The Hardy Boys and The Mysterious Disappearing Objects

It was a dark and stormy night. . .

Sorry about that, I was channeling my nine-year-old self for a second. Onto the issue at hand. I looked around a little to see if there were any previous posts regarding this issue, but I didn’t find anything, so here it goes. . .

We have recently implemented NAV in our Brazil office, and we are having some frustrating issues that I hope someone here has seen before. All the hardware and database reside in the U.S. and our Brazil employees access the application through Citrix. As we have encountered issues (accounting, tax, etc), our consulting partner has made the necessary object fixes. What has happened, however, is an issue that is fixed and tested one day will reappear the next as if it were never resolved. Our consultants are baffled, as they are making the same changes multiple times. I know that they do much of their testing and developing on their own servers, which are Brazilian (Brazilian version of SQL Server), so I am wondering if there are potential issues of moving objects created on Brazilian localized servers to a U.S. localized server. Has anyone seen this? I am also wondering if anyone has experienced anything like this before.

Here’s a quick look at our setup.

Database: SQL Server 2005, hosted on a dedicated server with mirroring to a second database for failover purposes. Client: NAV client is accessed through Citrix, which is hosted on two, load-balanced 64-bit virtual servers (VMware). NAV: We are running NAV 5.0 with Brazil localizations and no service packs.

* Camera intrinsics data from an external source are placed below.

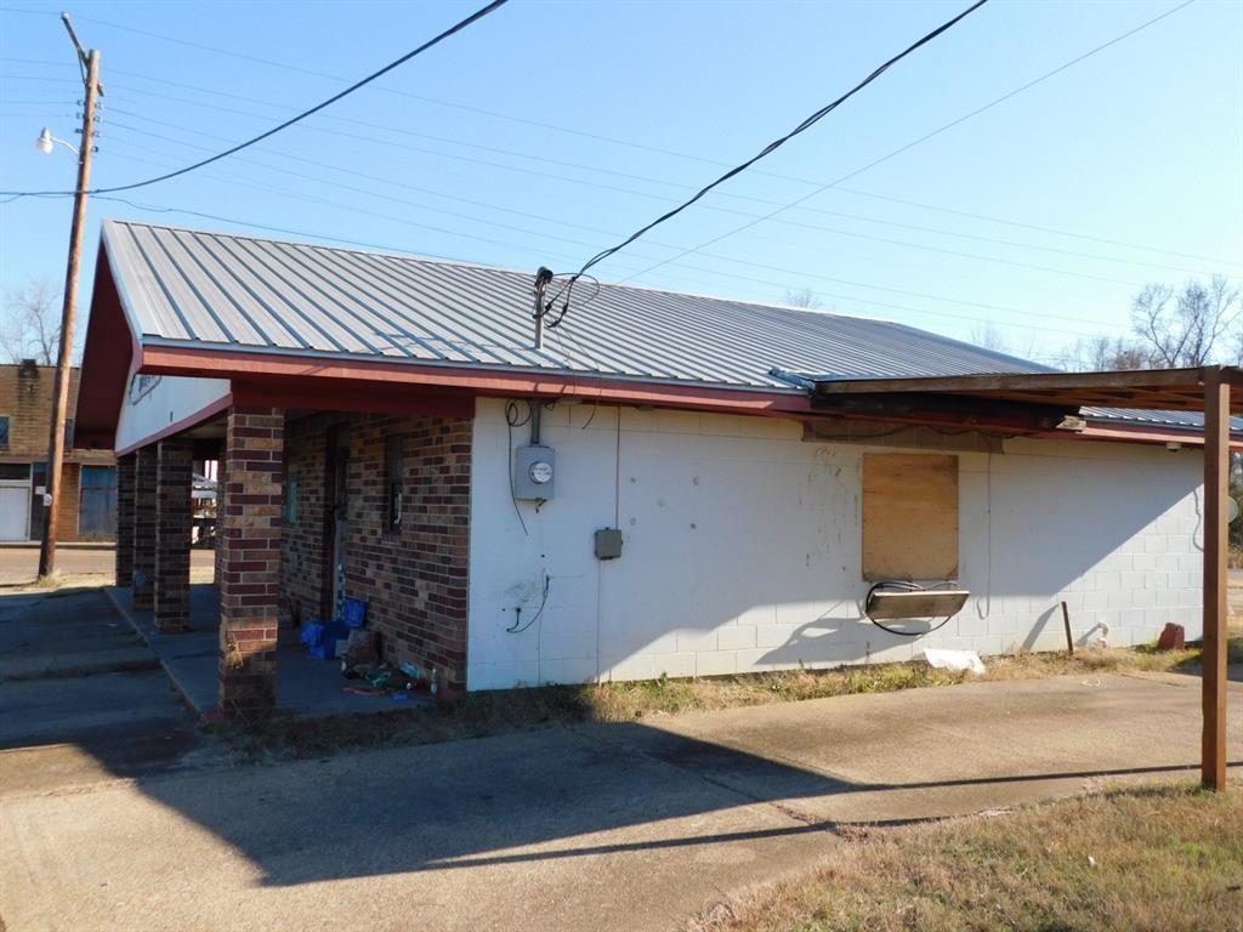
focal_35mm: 30
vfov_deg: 46.8
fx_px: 1077
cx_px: 622
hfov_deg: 60.0
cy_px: 466
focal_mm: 5.3
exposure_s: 1/800
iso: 125
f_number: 3.2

I appreciate any thoughts you have. Thanks in advance!

Adam

There are probably multiple developers who all have their own local development database, they don’t all update their objects regularly, and they don’t take enough of an effort to make sure that they don’t overwrite other people’s work. In other words, the object management procedures are not enforced, if there are any at all. So say we start with 2 developers. Developer 1 makes a change to an object, and developer 2 does not update his version with that change. Then developer 2 makes another change, and when they import their version into the test database, the change made by developer 1 is lost.

Objects don’t spontaneously revert to old versions of themselves, so there is something going on. In addition to poor object management procedures, maybe someone is sweeping the objects every day and making sure that there are no ‘unauthorized’ objects are in the database. The next thing I’m thinking is that the person that imports the modified objects does it in the wrong database. Get everybody on the phone that has access to the object designer and see if anyone is doing something like that.

With multiple developers it is crucial that everyone strictly follows object management procedures, and that ALL modifications (including new versions of existing modifications) are tagged with a new version number, so that you can see there is a change in the import worksheet. Failure to implement proper object management procedure can be a severe project risk, which happens sometimes.

I agree with almost everything that Daniel says, except… In my experience in a system like this, getting everyone on the same page is impossible. There are two many ownership and ego issues involved. I would feel that the best solution is to only allow ONE PERSON access to import objects into the production database, this way you will have one point at which the error could occur and thus it will be easier to fix.

Details David, that all falls under “implement proper object management procedure” [:D]

I do agree with you though, ONE person should be in charge of object management, and that person’s gate should be at the central development database. All developers have their own local copy that they develop on, and the object guy makes sure whether delivered objects are ready to go into the central development database. From there there should be two more gates, one between central development and central testing, and another one between central testing and finally production.

Years ago I wrote a paper describing my idea of proper object management procedures, I’ll see if I can find it and I’ll post it in the wiki.

Yes that would be a very useful article.

Thanks for your responses. Tightening controls is actually the first thing that we did when we started seeing this problem. Hopefully the improved development and change processes will avoid this issue in the future. Thanks for taking the time to share your experience.